- ASSIGNMENT -
Each entry has to be given again in its exact wording, and no picture may appear in the result.

(EXERCISE INPUT Opens)

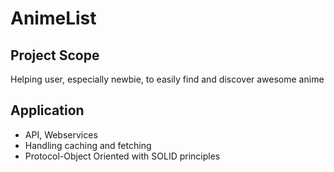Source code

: # AnimeList

## Project Scope

Helping user, especially newbie, to easily find and discover awesome anime

## Application

- API, Webservices
- Handling caching and fetching
- Protocol-Object Oriented with SOLID principles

(EXERCISE INPUT Closes)

- OUTPUT OF THE TASK -
Source code

: # AnimeList

## Project Scope

Helping user, especially newbie, to easily find and discover awesome anime

## Application

- API, Webservices
- Handling caching and fetching
- Protocol-Object Oriented with SOLID principles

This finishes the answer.